Do you measure outcome, activity, or both?

 

There are many different ways to look at the data in your organization. Two of the most common types of metrics look at activity and outcome. Activity-based metrics measure the effort that is applied to the work being done. They are typically some measures of volume and velocity. Outcome-based metrics measure what happens at the end of work performed.

We can look at several examples to break these down for different industries.

For organizations measuring their sales performance, metrics like units sold are activity-based, whereas gross margin would be an outcome.

For insurance companies, metrics like written policy counts are activity-based, with policies in force being outcome-based.

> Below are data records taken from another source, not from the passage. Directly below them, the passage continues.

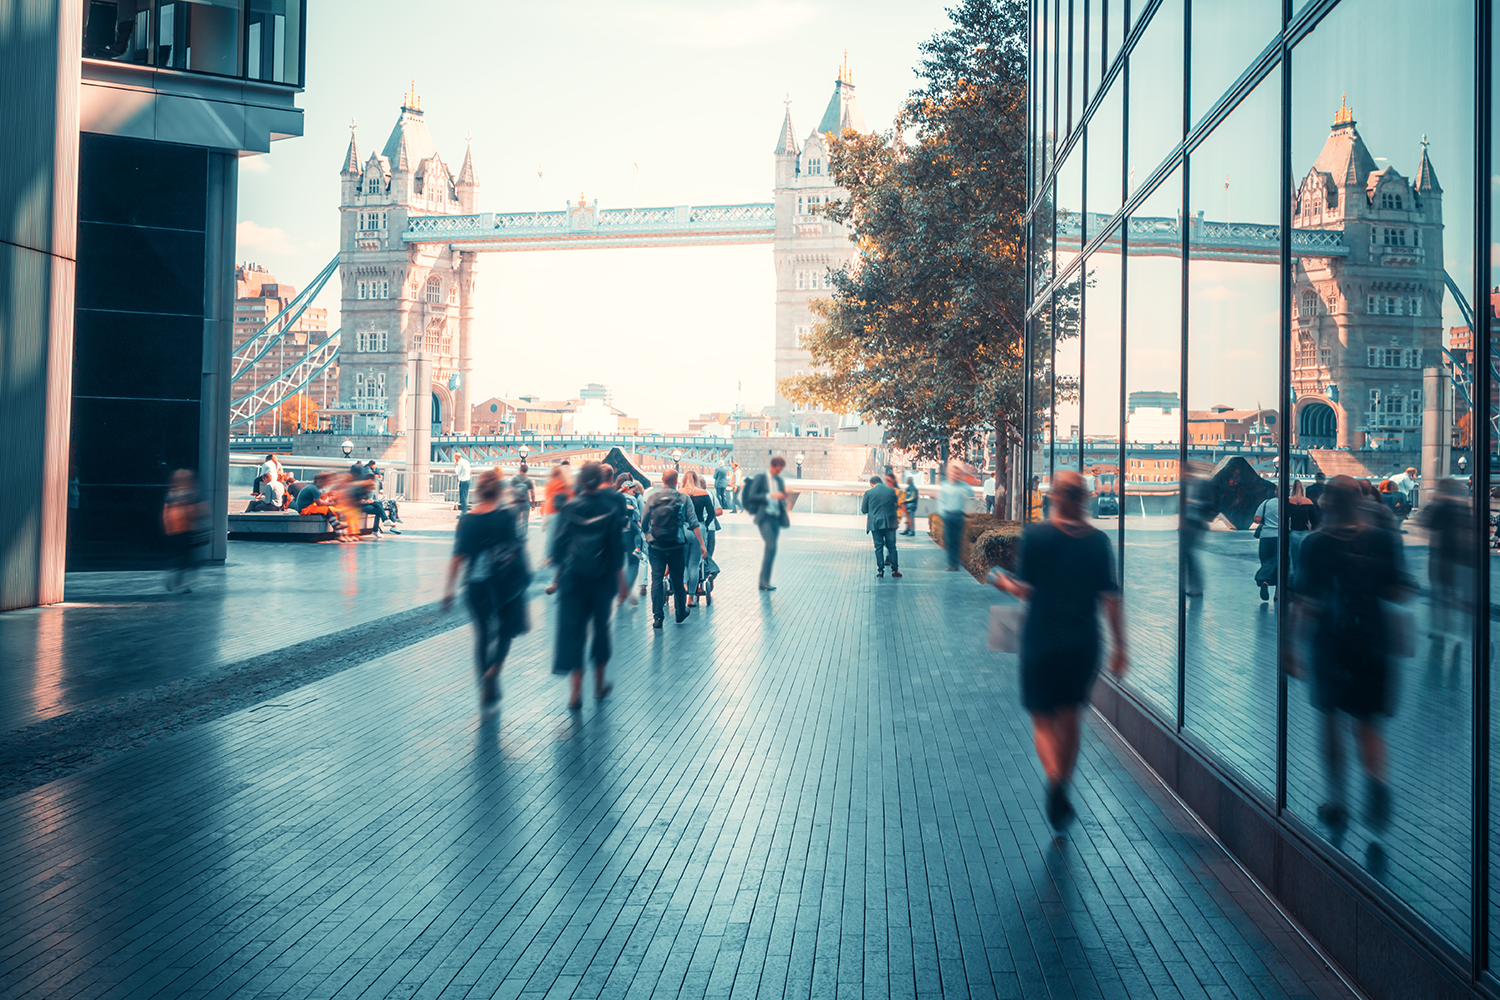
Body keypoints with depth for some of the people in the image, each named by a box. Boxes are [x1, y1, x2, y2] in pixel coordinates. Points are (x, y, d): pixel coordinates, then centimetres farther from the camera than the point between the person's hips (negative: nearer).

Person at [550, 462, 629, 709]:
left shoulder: (569, 508, -5)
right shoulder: (611, 509, -7)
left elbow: (558, 545, -3)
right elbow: (617, 550, -5)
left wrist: (561, 569, 12)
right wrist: (621, 583, 1)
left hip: (572, 578, 0)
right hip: (602, 579, 0)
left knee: (572, 630, 1)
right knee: (600, 626, 16)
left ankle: (576, 691, -6)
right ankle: (599, 683, 28)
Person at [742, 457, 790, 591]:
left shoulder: (780, 481, 16)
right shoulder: (760, 478, -2)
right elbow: (751, 496, -10)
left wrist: (783, 499, 0)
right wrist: (770, 495, -18)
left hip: (776, 518, 6)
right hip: (764, 517, -6)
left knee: (770, 549, 7)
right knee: (771, 546, -20)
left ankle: (763, 582, 13)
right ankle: (764, 580, -17)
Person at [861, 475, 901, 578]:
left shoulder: (868, 493, -4)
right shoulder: (892, 491, 2)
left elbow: (863, 510, 0)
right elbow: (898, 505, 10)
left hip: (875, 523, -1)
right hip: (890, 523, 1)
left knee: (879, 547, 5)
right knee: (891, 546, 9)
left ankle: (880, 571, 4)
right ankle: (894, 570, 8)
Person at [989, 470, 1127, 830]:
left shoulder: (1036, 535, -8)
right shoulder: (1098, 540, 0)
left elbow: (1026, 590, -8)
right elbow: (1111, 597, -2)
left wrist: (1003, 582, 13)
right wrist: (1120, 646, 4)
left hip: (1042, 641, -3)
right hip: (1084, 642, 3)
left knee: (1043, 719, 7)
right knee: (1070, 718, 18)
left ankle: (1054, 777, -18)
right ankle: (1063, 792, 26)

When organizations start to combine both metric into their reports and dashboards, they can understand the value of their efforts. When an organization combines their units sold with profitability, they see what effort they are exerting for the overall return. If a company moves a large number of units but only has a small return on that effort, it can evaluate if the action is worthwhile. If a product has large profitably with a limited number of units, the information can be understood to see if a pattern can be repeated with other sold items.

An area of interest for activity-based metrics is workforce management. Within teams, managers seek to have a balance between team members to make sure the load is shared. Insurance companies often have teams of claims adjusters that work together to settle and resolve claims. Using analytics and activity reports, managers can understand if certain team members are overloaded or underutilized and adjust work patterns accordingly.

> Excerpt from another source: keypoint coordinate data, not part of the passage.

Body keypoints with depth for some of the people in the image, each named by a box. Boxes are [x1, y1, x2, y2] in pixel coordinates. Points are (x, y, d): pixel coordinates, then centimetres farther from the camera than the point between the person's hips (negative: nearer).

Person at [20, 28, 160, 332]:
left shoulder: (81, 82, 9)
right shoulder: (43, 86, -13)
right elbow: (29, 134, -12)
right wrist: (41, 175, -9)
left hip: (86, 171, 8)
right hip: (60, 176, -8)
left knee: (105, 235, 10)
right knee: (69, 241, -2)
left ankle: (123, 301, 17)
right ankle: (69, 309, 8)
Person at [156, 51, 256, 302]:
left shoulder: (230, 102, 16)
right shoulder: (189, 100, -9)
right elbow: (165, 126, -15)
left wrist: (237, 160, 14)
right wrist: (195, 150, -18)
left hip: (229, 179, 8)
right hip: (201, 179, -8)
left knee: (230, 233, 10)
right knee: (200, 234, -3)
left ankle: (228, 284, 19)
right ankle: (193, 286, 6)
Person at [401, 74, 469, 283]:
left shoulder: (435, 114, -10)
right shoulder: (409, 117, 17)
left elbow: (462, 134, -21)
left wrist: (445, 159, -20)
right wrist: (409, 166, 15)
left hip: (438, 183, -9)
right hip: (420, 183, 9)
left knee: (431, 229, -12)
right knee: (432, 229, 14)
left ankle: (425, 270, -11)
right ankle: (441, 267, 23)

Using the same data set and monitoring outcomes, like the total time to settle a claim, managers can also understand who within the team is a top performer or where team members might need assistance or training to improve performance.

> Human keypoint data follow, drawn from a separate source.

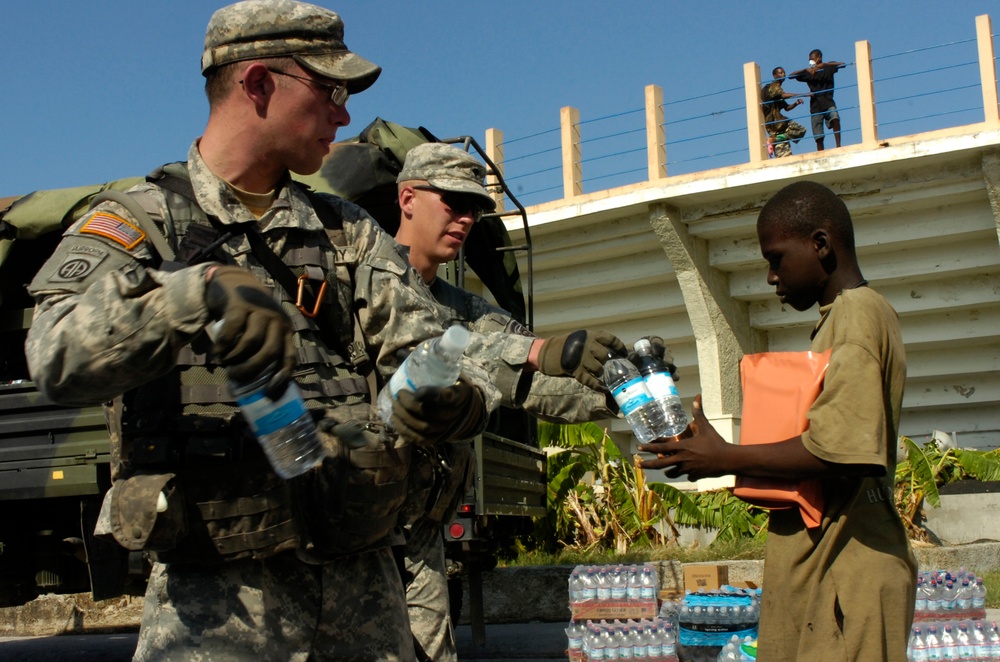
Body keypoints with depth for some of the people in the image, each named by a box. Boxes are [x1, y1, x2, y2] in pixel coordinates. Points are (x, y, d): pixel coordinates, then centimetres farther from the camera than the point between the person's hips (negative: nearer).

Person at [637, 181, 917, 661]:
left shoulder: (854, 318, -13)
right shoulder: (848, 317, 19)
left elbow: (836, 451, -23)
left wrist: (727, 459, -14)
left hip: (845, 566, -10)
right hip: (825, 560, 10)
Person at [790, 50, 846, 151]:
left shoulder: (828, 68, 9)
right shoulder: (808, 73, 14)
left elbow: (843, 64, -8)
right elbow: (791, 76, 7)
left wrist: (823, 65, -18)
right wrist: (806, 70, -9)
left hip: (828, 102, -2)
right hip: (815, 106, 2)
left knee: (835, 118, -32)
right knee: (818, 136, -4)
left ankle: (838, 145, -30)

When working with a data set, picking and choosing the right metrics is important. However, having a mix of activity and outcome metrics will allow the analyst to see a bigger picture of how much effort is allocated to tasks and see if the right value is produced.

An easy way to understand groupings of data is using scatter plots, with one dimension being the activity metrics and the other being the outcome. In most cases, the dots within the scatter plots should be clustered with a path that shows as the activity increases, so does the outcome. When outliers don’t meet this expectation, they are immediately visible, as they won't follow the path outlined by the majority of the data, they will either show more activity for less outcome or more outcome for less activity. These anomalies are the ones that should be studied and reviewed, as they are where the interesting information is.

Every organization and even department within an organization will have different metrics to measure, but having a mix of both activity and outcome values will allow the user to contextualize the information and understand the value for effort equation.